As the population ages, the incidence of NET has also increased.[10] Donor transmitted and derived NETs are extremely rare and often difficult to distinguish. In addition to our case, there are only 3 other donor transmitted or derived NETs published in the last 15 years.[7,8,11] In 1 case, both kidneys were procured from the same donor, and 1 recipient required nephrectomy due to development of NET in the donor kidney.[7] In another case, a liver transplant recipient with donor transmitted NET died 7 months after OLT despite systemic chemotherapy.[8] There is a single case of a donor-derived hepatic NET that underwent liver retransplantation for multiple hepatic lesions.[11] However, this case is different from ours in that this patient developed NET a brief 8 months after OLT, raising the likelihood that this was donor transmitted and likely present in allograft at the time of OLT. This patient underwent locoregional therapy, then systemic chemotherapy, then retransplantation. The recipient died within 3 months after retransplantation from complications of metastatic NET to the brain.[11]

The rate of donor-derived cancers has been estimated among transplanted cadaveric organs to be 0.017% (18 of 108 062), but the incidence appears to be increasing, possibly due to aging of the donor pool.[6,10,12] Of the 6 donor-derived malignancies, 3 occurred in liver recipients.[5] Although donor-derived NETs are rare, other donor-derived malignancies may become more common as donor criteria are extended and more living related transplants are performed.

Hepatic NET was the indication for 184 of 108 924 liver transplantations performed in the United States from 1988 to March.[1,13] The 5-year patient survival is 10% to 15% lower than for recipients transplanted for other etiologies, and death from NET recurrence is observed in about 50%.[1,13-15] Prognostic factors associated with increased survival for patients with NET who underwent liver transplantation included limited hepatic disease, nonduodenopancreatic tumors, timing of resection of primary disease, and age younger than 50 years.[1,15-17] Low tumor expression of Ki67 and E-cadherin may identify patients with potentially favorable outcomes.[18,19] It is unclear if these prognostic factors apply to donor-derived NET.

Our case is the first to describe late-onset (>4 years) donor-derived NET. It also is the first to highlight redo OLT as a potential first line therapy for donor-derived hepatic NET. This case outlines the systemic nature of advanced NET. Single-organ targeted therapy with OLT may not lead to eradication.
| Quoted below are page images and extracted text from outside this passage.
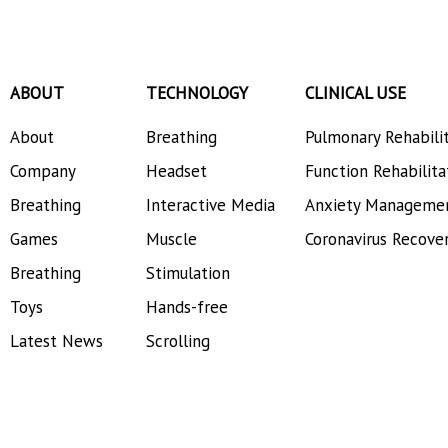
ABOUT
TECHNOLOGY
CLINICAL USE
About
Breathing
Pulmonary Rehabili
Company
Headset
Function Rehabilita
Breathing
Interactive Media
Anxiety Manageme
Games
Muscle
Coronavirus Recove
Breathing
Stimulation
Toys
Hands-free
Latest News
Scrolling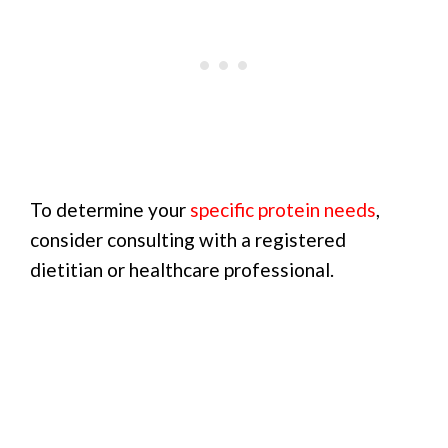
To determine your
specific protein needs
,
consider consulting with a registered
dietitian or healthcare professional.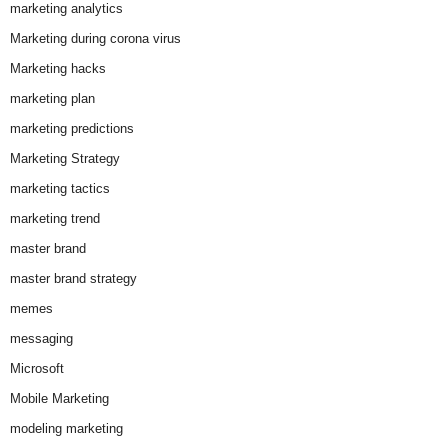
marketing analytics
Marketing during corona virus
Marketing hacks
marketing plan
marketing predictions
Marketing Strategy
marketing tactics
marketing trend
master brand
master brand strategy
memes
messaging
Microsoft
Mobile Marketing
modeling marketing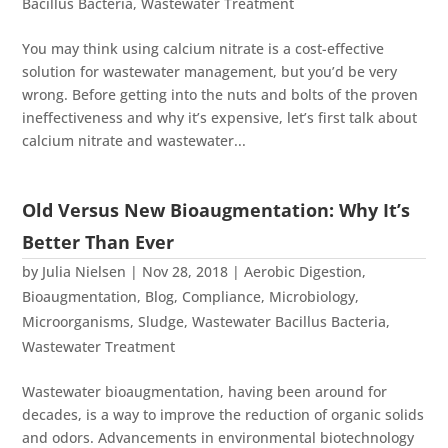
Bacillus Bacteria
,
Wastewater Treatment
You may think using calcium nitrate is a cost-effective
solution for wastewater management, but you’d be very
wrong. Before getting into the nuts and bolts of the proven
ineffectiveness and why it’s expensive, let’s first talk about
calcium nitrate and wastewater...
Old Versus New Bioaugmentation: Why It’s
Better Than Ever
by
Julia Nielsen
|
Nov 28, 2018
|
Aerobic Digestion
,
Bioaugmentation
,
Blog
,
Compliance
,
Microbiology
,
Microorganisms
,
Sludge
,
Wastewater Bacillus Bacteria
,
Wastewater Treatment
Wastewater bioaugmentation, having been around for
decades, is a way to improve the reduction of organic solids
and odors. Advancements in environmental biotechnology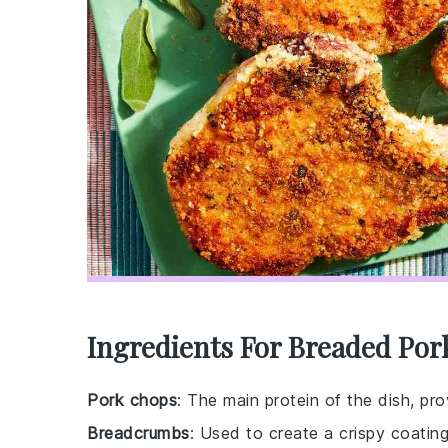
Ingredients For Breaded Por
Pork chops
: The main protein of the dish, pro
Breadcrumbs
: Used to create a crispy coatin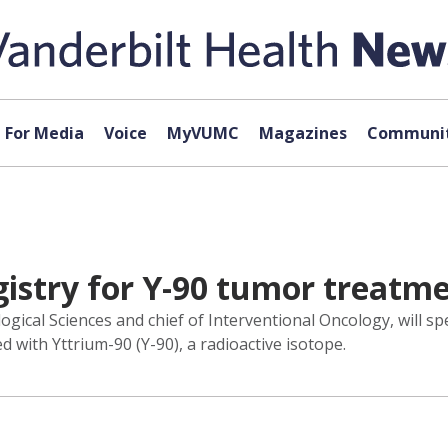
For Media
Voice
MyVUMC
Magazines
Communit
istry for Y-90 tumor treatm
gical Sciences and chief of Interventional Oncology, will sp
 with Yttrium-90 (Y-90), a radioactive isotope.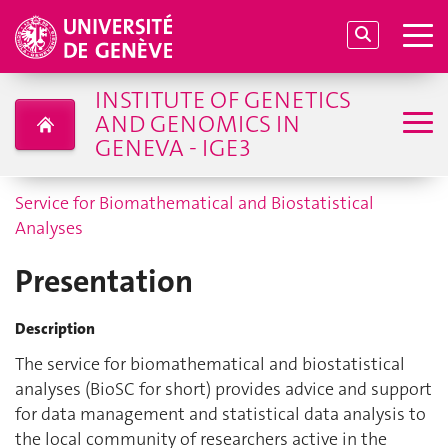
INSTITUTE OF GENETICS
AND GENOMICS IN
GENEVA - IGE3
Service for Biomathematical and Biostatistical
Analyses
Presentation
Description
The service for biomathematical and biostatistical
analyses (BioSC for short) provides advice and support
for data management and statistical data analysis to
the local community of researchers active in the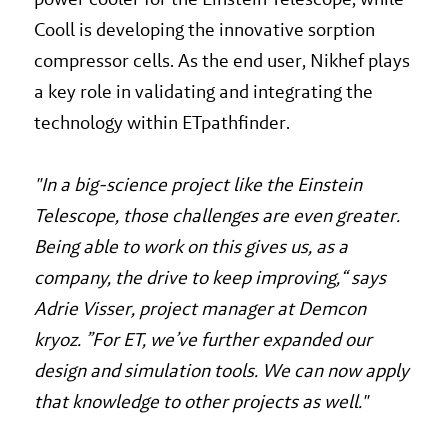
Cooll is developing the innovative sorption
compressor cells. As the end user, Nikhef plays
a key role in validating and integrating the
technology within ETpathfinder.
"In
a big-science project like the Einstein
Telescope, those challenges are even greater.
Being able to work on this gives us, as a
company, the drive to keep improving,“ says
Adrie Visser, project manager at Demcon
kryoz. ”For ET, we’ve further expanded our
design and simulation tools. We can now apply
that knowledge to other projects as well."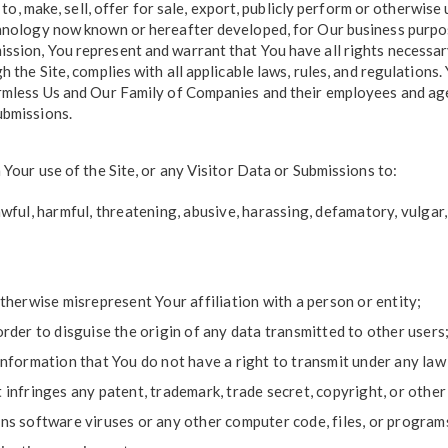
k to, make, sell, offer for sale, export, publicly perform or otherwis
chnology now known or hereafter developed, for Our business purpose
sion, You represent and warrant that You have all rights necessary 
h the Site, complies with all applicable laws, rules, and regulation
rmless Us and Our Family of Companies and their employees and agen
ubmissions.
 Your use of the Site, or any Visitor Data or Submissions to:
ful, harmful, threatening, abusive, harassing, defamatory, vulgar, o
therwise misrepresent Your affiliation with a person or entity;
rder to disguise the origin of any data transmitted to other users
nformation that You do not have a right to transmit under any law 
infringes any patent, trademark, trade secret, copyright, or other
s software viruses or any other computer code, files, or programs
It is hypothesized that clinically occult NET must have existed outside the liver at time of the second transplantation and served as the source for the recurrent tumor. The recurrence in the second liver allograft was much more rapid, metastasizing outside the liver to the pancreas within 27 months. The impact of sirolimus immunosuppression, locoregional therapy, or sunatinib on the natural history of her disease is unknown. The negative outcome seen in this case and others[11] needs to be considered when considering organ directed therapies. Even with favorable prognostic markers, as in this case, therapies other than OLT should be considered first-line. Redo OLT may not have a role in the treatment of donor-derived or donor-transmitted hepatic NET.